Says John Farrell about last night:

"We should still be playing right now. The play is right in front of Brian Knight. It was clear that Edwin did a good job sliding around the plant leg of Tek but his swipe tag missed him by no less than a foot. So right now, we should be out on that field playing.”

He may be right that the foot got in before the tag. Here's the thing about bitching about umpires: Nobody ever complains when calls go their way. Because if baseball were to go to robot umpires, then there's no way the game would ever have gotten that far. Assuming that baseball was played in a vacuum and everything went exactly the same, Papelbon struck out Corey Patterson, which means that Bautista's home run gives the Jays one run. Down by two, Lind stikes out for out number two and Snider (and his nasty looking moustache) flies out to left to end the game.

So no, John Farrell you shouldn't still be playing the game.

Tuesday, July 5, 2011

Fireworks!

(Reuters Pictures)

Correct call or not, that was certainly an exciting way to end the game.

Monday, July 4, 2011

The Death of General Lackey.

John Lackey hates America. That is the only plausible explanation that I can come up with for that performance. My father, who was very much a product of the 1950s, was awfully fond of accusing people of being un-American, if they didn't agree with him or did something stupid; it was his go-to insult, which I found hilarious. But today, for probably the first time ever, I say to John Lackey (in my father's voice): What are you? Un-American?

I really thought that simplistic, yay-rah-rah, America=Awesome patriotism would work for John Lackey. And now I'm just sad that they lost to the British (and undoubtedly, I would never have thought of it that way because who thinks of Canadians as British?) on the Fourth of July. It's tragic really.

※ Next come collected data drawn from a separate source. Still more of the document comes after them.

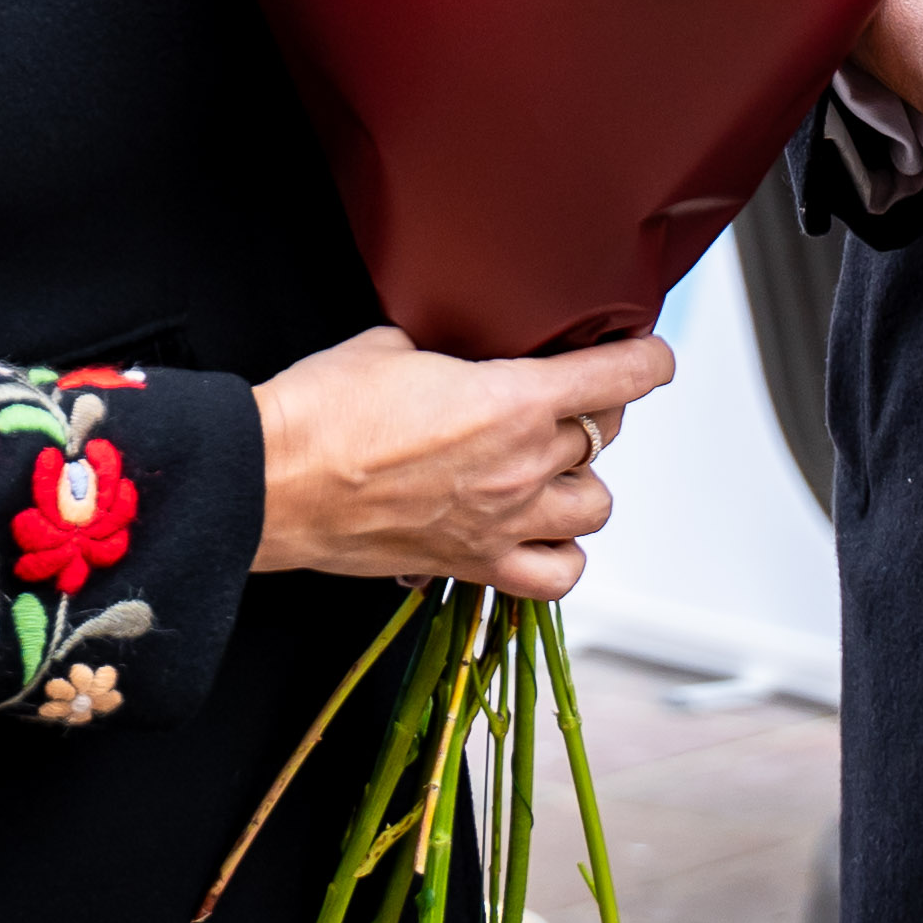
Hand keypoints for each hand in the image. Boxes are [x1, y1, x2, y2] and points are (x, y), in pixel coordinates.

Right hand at [250, 326, 674, 601]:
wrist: (270, 479)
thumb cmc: (322, 411)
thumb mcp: (393, 345)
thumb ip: (446, 352)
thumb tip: (452, 357)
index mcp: (513, 399)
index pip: (619, 377)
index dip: (648, 361)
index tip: (652, 355)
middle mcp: (522, 465)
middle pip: (603, 435)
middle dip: (592, 411)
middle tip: (565, 399)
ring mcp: (502, 522)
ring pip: (595, 507)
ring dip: (581, 483)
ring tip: (552, 467)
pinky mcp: (471, 565)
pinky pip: (555, 577)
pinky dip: (560, 556)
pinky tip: (539, 533)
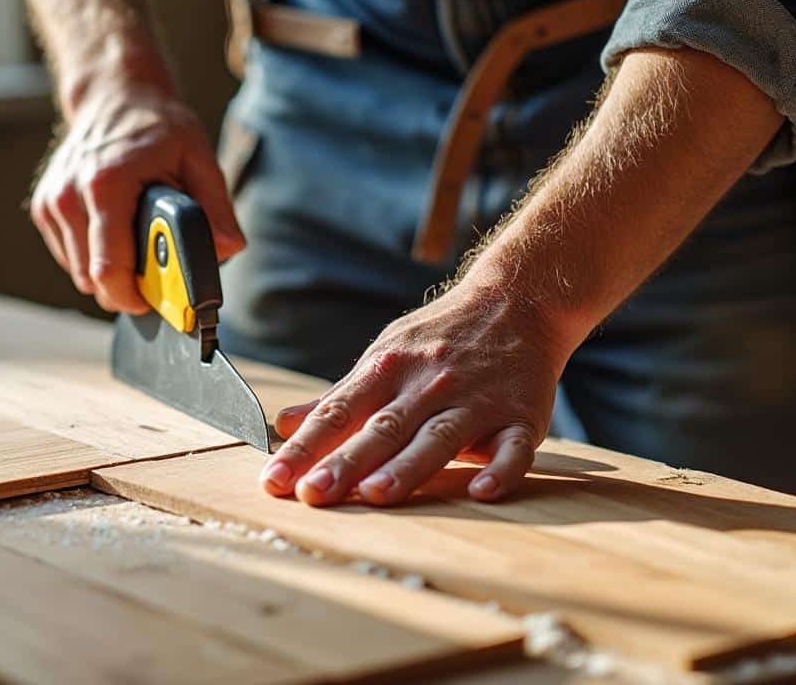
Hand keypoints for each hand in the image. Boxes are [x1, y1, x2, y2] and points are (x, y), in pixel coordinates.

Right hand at [31, 78, 245, 312]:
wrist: (114, 96)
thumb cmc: (158, 127)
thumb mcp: (198, 157)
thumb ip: (215, 208)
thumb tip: (226, 249)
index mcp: (107, 184)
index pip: (109, 268)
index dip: (135, 296)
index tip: (157, 300)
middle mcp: (70, 195)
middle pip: (92, 279)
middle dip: (126, 288)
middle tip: (154, 275)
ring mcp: (52, 202)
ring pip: (79, 273)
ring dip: (109, 272)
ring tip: (135, 242)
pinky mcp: (43, 208)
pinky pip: (69, 257)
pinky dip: (92, 257)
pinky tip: (113, 230)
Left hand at [259, 285, 568, 505]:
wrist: (518, 300)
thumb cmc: (439, 337)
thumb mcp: (384, 355)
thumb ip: (339, 398)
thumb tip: (283, 425)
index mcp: (387, 371)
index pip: (336, 413)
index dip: (304, 448)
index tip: (274, 481)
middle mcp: (428, 385)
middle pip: (381, 429)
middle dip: (345, 463)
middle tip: (313, 495)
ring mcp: (476, 401)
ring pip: (437, 437)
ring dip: (407, 466)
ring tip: (376, 495)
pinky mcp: (521, 416)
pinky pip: (513, 446)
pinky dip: (500, 468)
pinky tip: (483, 491)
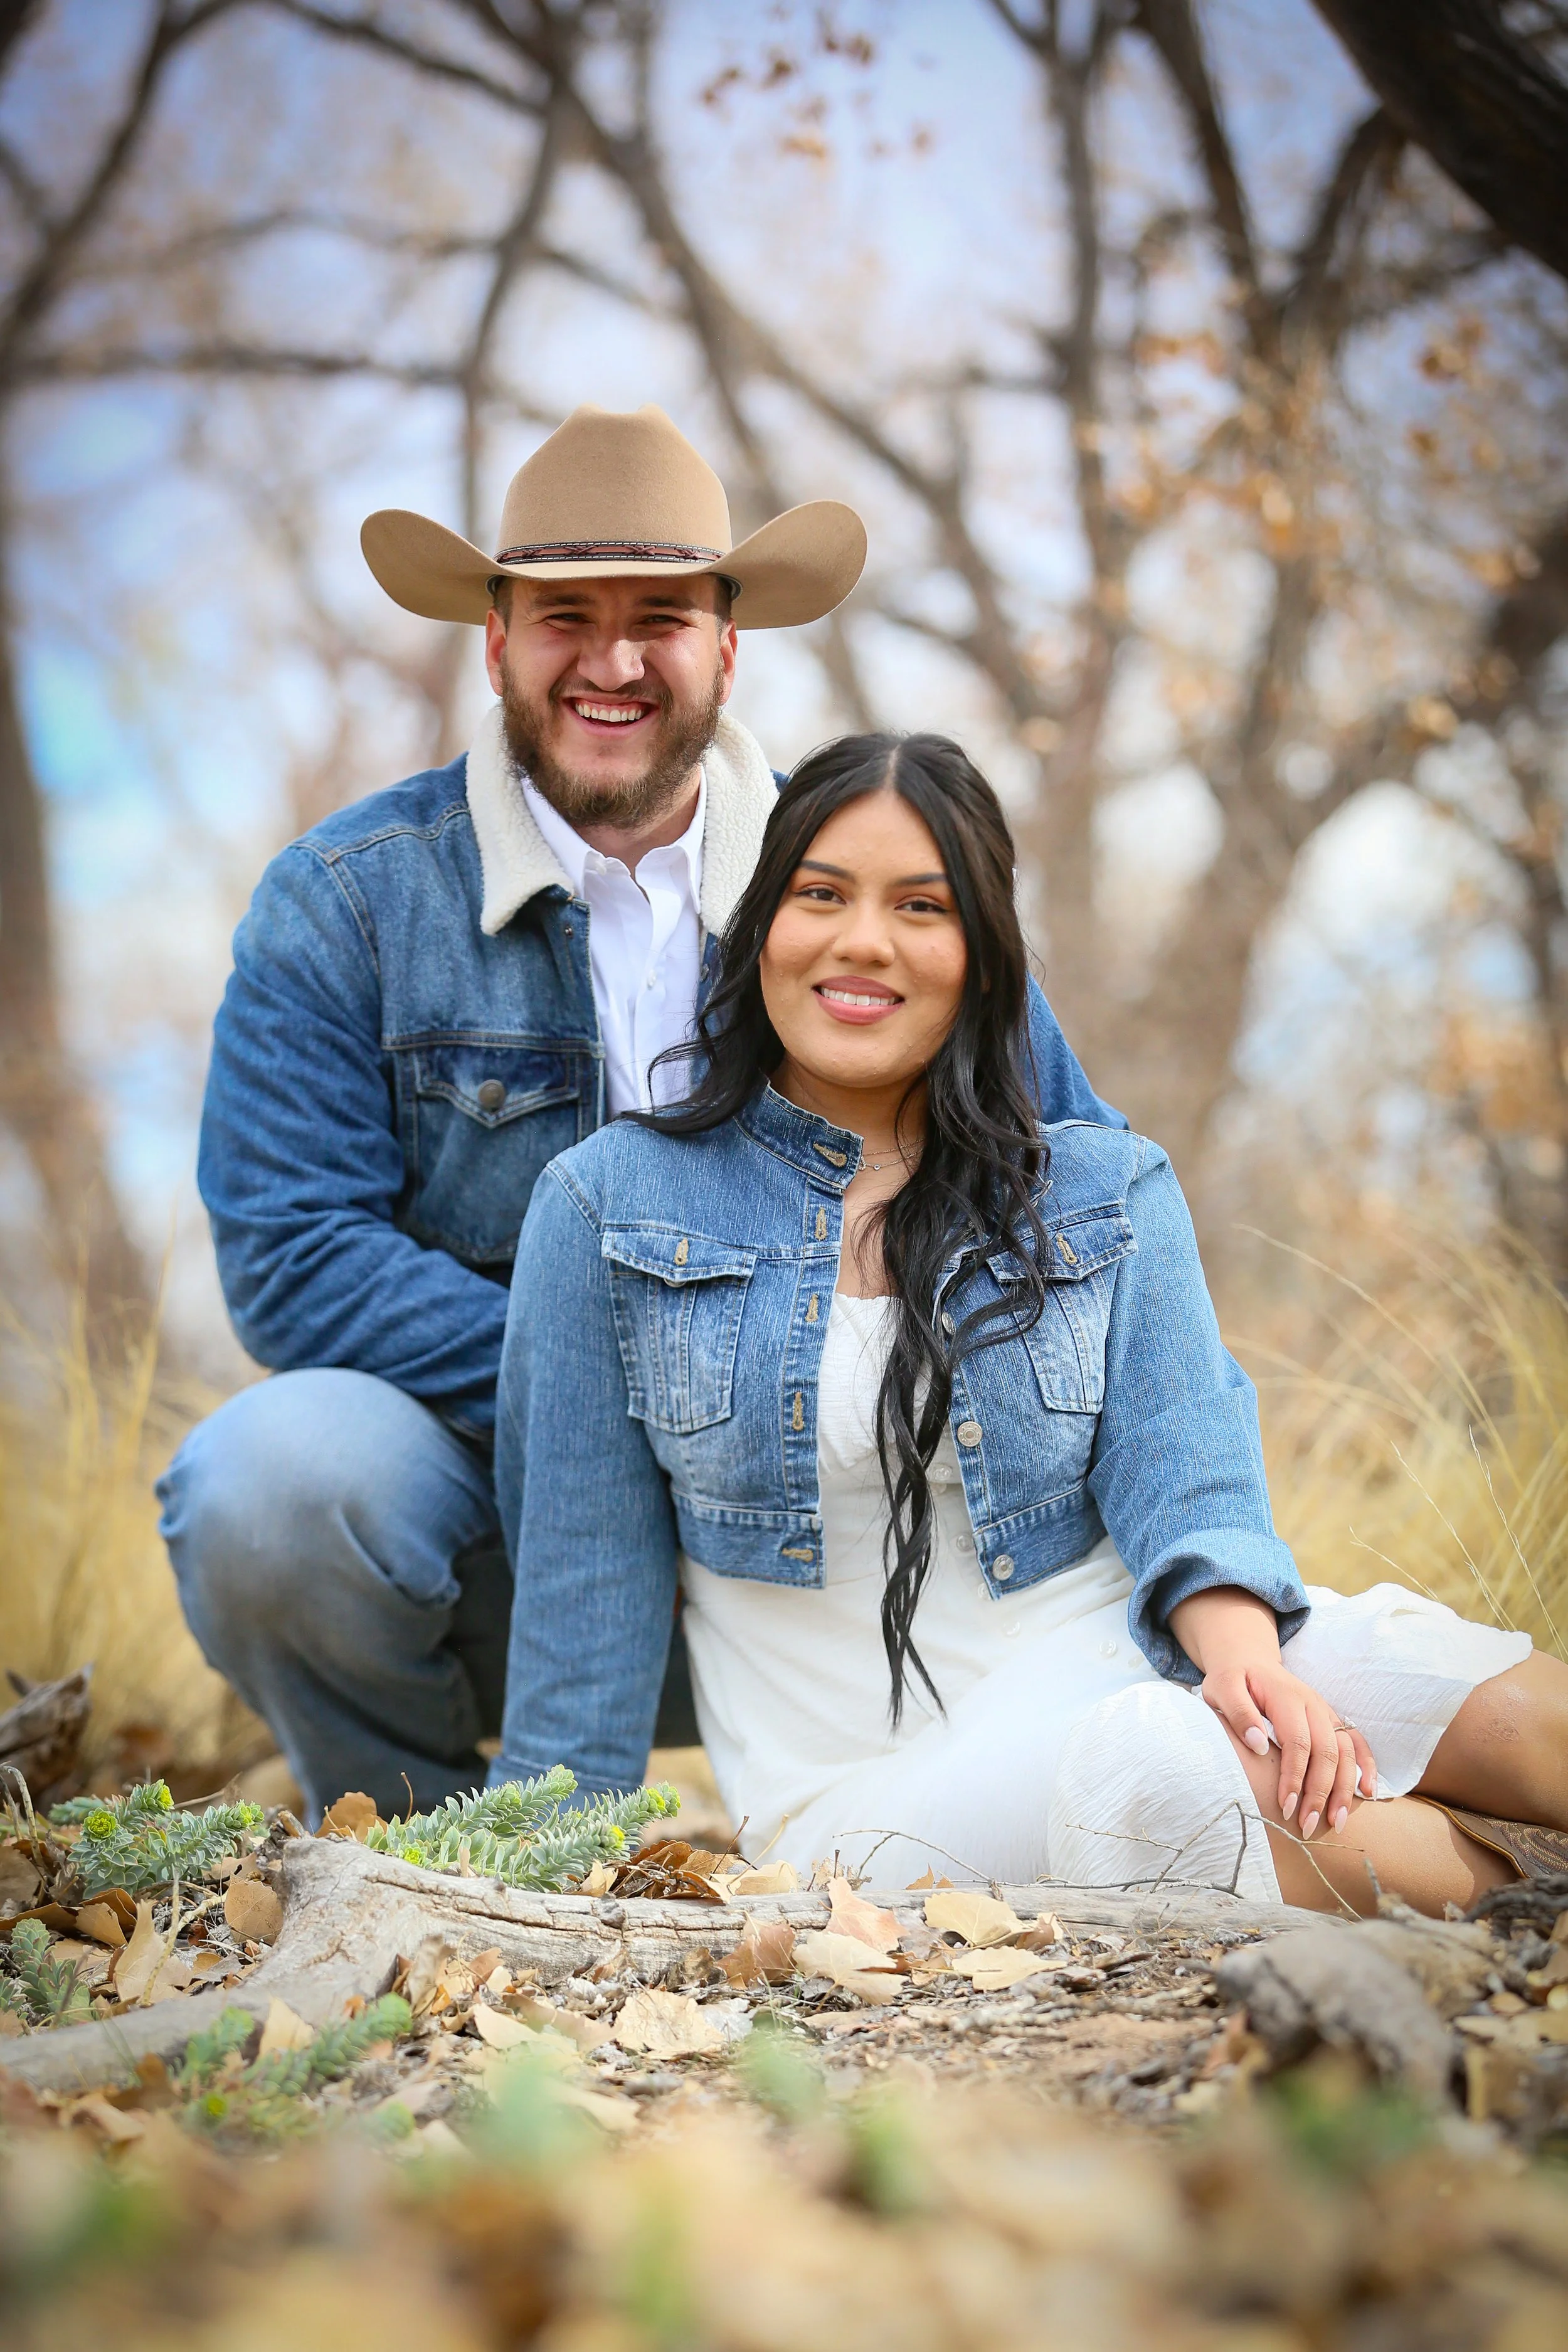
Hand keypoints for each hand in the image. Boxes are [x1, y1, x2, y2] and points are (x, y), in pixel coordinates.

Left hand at [1169, 1587, 1377, 1836]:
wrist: (1249, 1660)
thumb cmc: (1232, 1679)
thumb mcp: (1222, 1688)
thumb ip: (1238, 1712)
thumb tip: (1258, 1745)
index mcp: (1287, 1697)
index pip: (1298, 1743)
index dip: (1294, 1777)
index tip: (1286, 1808)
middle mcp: (1313, 1705)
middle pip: (1327, 1753)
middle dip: (1320, 1793)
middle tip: (1309, 1826)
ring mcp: (1326, 1712)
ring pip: (1346, 1752)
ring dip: (1345, 1789)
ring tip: (1337, 1823)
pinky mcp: (1331, 1719)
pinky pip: (1357, 1742)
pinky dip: (1367, 1767)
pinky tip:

But, like at Bunker Hill (I'm sure I'll get off the Revolutionary War kick eventually), the Bostonians ran out of ammunition and couldn't hold off the British charge. And like General Warren, the British left Lackey beaten and mutilated and tossed in a mass grave. Perhaps they can refortify themselves and expel the British tomorrow because that would be nifty.

For Freedom!


Alright John Lackey. Listen up, buddy.

I'm not normally a flag-waving, chest thumping, jingoist but there would be something terribly wrong about losing to the British (Canada can pretend that it's an independent country all that it wants, as subjects of the crown they're British) on today of all days. So keep your act together: throw strikes but not meatballs; get ground ball outs. And if you won't do it for yourself or for your team, then do it for America, do it for the French, do it for Sam Adams, John Hancock, and Paul Revere, do it for self-government, do it for "all men are created equal" or "life, liberty, and the pursuit of happiness", do it for the Quebecois still under mother England's thumb, do it for freedom.

Sunday, July 3, 2011

Congrats.


Congratulations to David and Adrian, Josh and Jacoby on their all-star selection. I would have preferred that none of them had gone to the game but, sadly, I'm not in charge of the whole thing.

PiPhobia

Apparently, what this team needs more than anything is to not play teams with names that start with the letter P. They couldn't beat the Padres, they couldn't beat the Pirates, and they couldn't beat the Phillies; but give them the Astros and they go to town. If word comes overnight that Toronto has changed their name to the Plue Jays, then there could be serious trouble tomorrow.